My latest Wall Street Journal Mind and Matter column discusses conspiracy theories.
Michael Shermer, the founder and editor of Skeptic magazine, has never received so many angry letters as when he wrote a column for Scientific American debunking 9/11 conspiracy theories. Mr. Shermer found himself vilified, often in CAPITAL LETTERS, as a patsy of the sinister Zionist cabal that deliberately destroyed the twin towers and blew a hole in the Pentagon while secretly killing off the passengers of the flights that disappeared, just to make the thing look more plausible.
He tells this story in his fascinating new book, “The Believing Brain.” In Mr. Shermer’s view, the brain is a belief engine, predisposed to see patterns where none exist and to attribute them to knowing agents rather than to chance-the better to make sense of the world. Then, having formed a belief, each of us tends to seek out evidence that confirms it, thus reinforcing the belief.
This is why, on the foundation of some tiny flaw in the evidence-the supposed lack of roof holes to admit poison-gas cans in one of the Auschwitz-Birkenau gas chambers for Holocaust deniers, the expectant faces on the grassy knoll for JFK plotters, the melting point of steel for 9/11 truthers-we go on to build a great edifice of mistaken conviction.

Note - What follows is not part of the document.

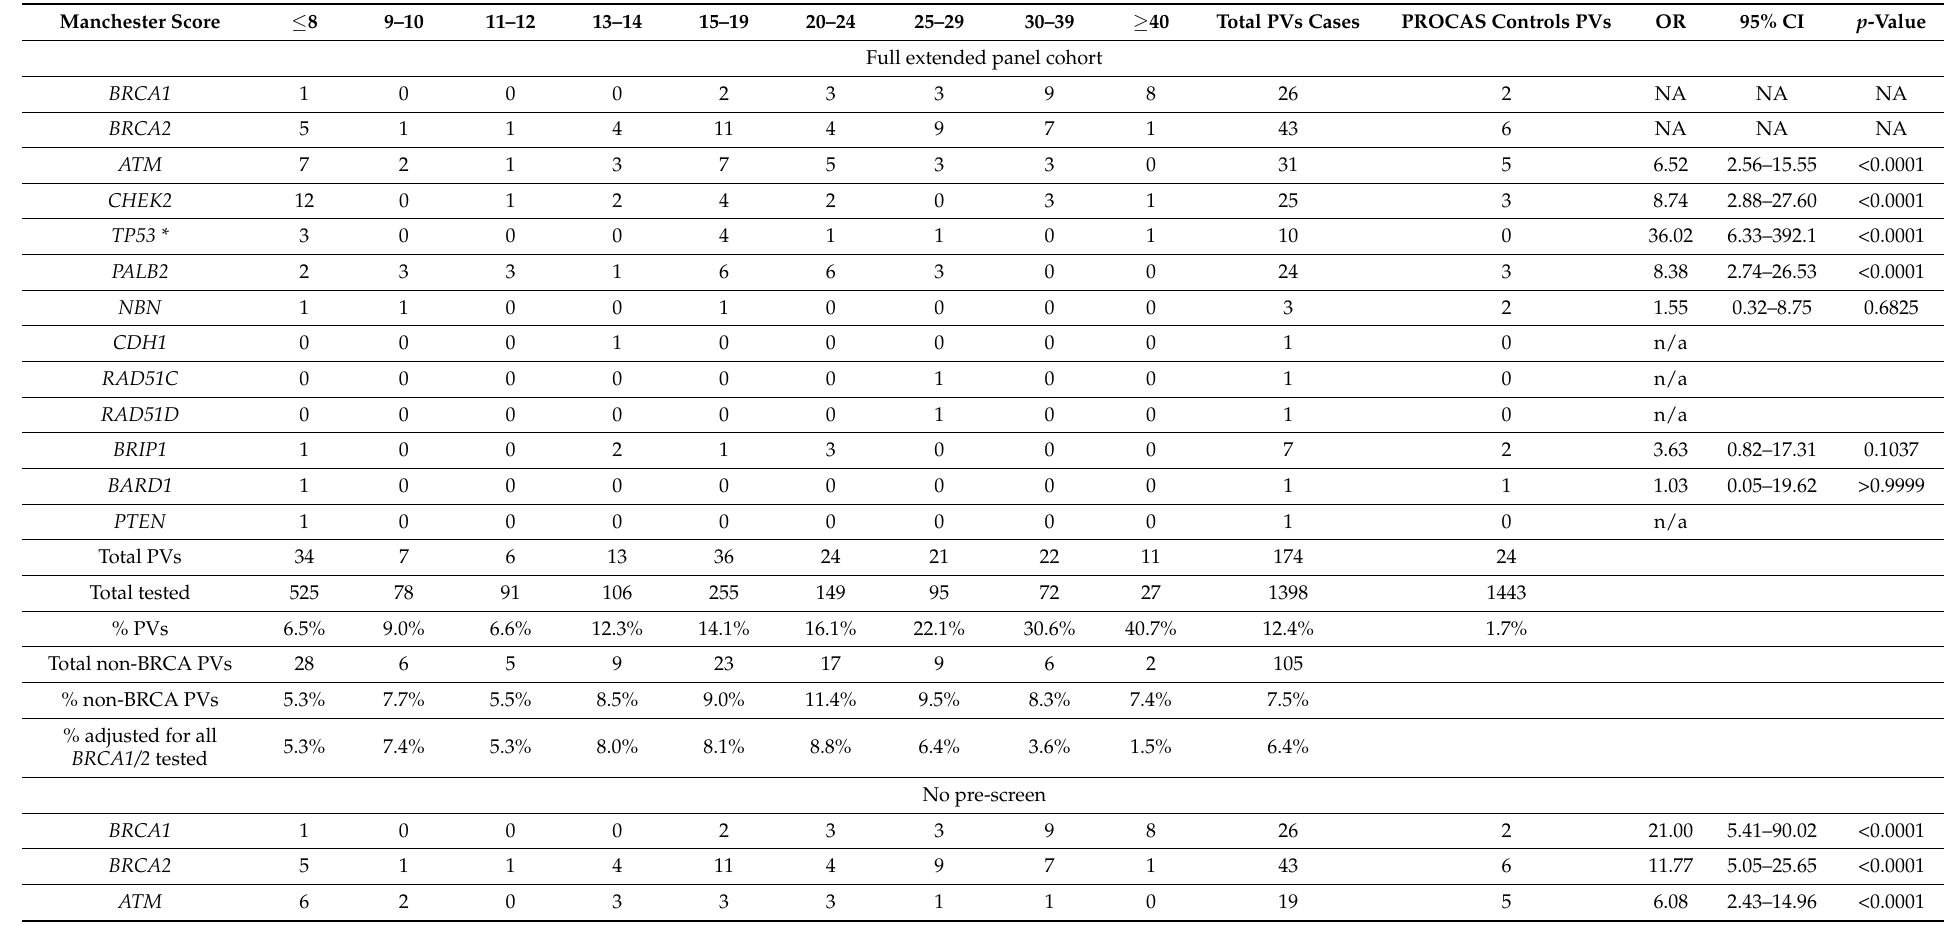
Table 1. Rates of detection of BRCA1/2 and non BRCA breast/ovarian pathogenic variants by Manchester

I say “we” because, after reading Mr. Shermer’s book and others like it, my uneasy conclusion is that we all do this, even when we think we do not. It’s not a peculiarity of the uneducated or the fanatical. We do it in our political allegiances, in our religious faith, even in our championing of scientific theories. And if we all do it, then how do we know that our own rational rejections of conspiracy theories are not themselves infected with beliefs so strong that they are, in effect, conspiracy theories, too?
There was a time, when I was younger, when I was confident that I knew how to tell a barmy belief from a rational deduction. I have lost some of that confidence.
This has been caused partly by the frequent experience of having friends who share my view on one issue but then suddenly reveal a view on another issue that is anathema to me. I don’t believe in ghosts, says a friend, but there is definitely something to homeopathy; or God does not run evolution, but the government should run the economy. Like me, Mr. Shermer is an economic conservative and a social liberal, so he encounters this dissonance a lot.
Mr. Shermer offers a handy guide for those who are confused. Conspiracy theories are usually bunk when they are too complex, require too many people to be involved, ratchet up from small events to grand effects, assign portentous meanings to innocuous events, express strong suspicion of either governments or companies, attribute too much power to individuals or generate no further evidence as time goes by.
Sure. But those are the easy cases. What about the harder ones?
Take climate change. Here is Mr. Shermer’s final diagnostic of a wrong conspiracy theory: “The conspiracy theorist defends the conspiracy theory tenaciously to the point of refusing to consider alternative explanations for the events in question, rejecting all disconfirming evidence for his theory and blatantly seeking only confirmatory evidence to support what he has already determined to be the truth.”
This describes many of those who strive to blame most climate change on man-made carbon dioxide emissions. Of course, they reply that it also describes those who strive to blame most climate change on the sun.
That’s how belief systems work: On both sides, there is huge belief, buttressed by confirmation bias, and equally huge belief that the belief and the conspiracy are all on the other side. Rick Perry, Al Gore-each thinks the other is a mad conspiracy theorist who will not let the facts get in the way of prejudices. Maybe both are right.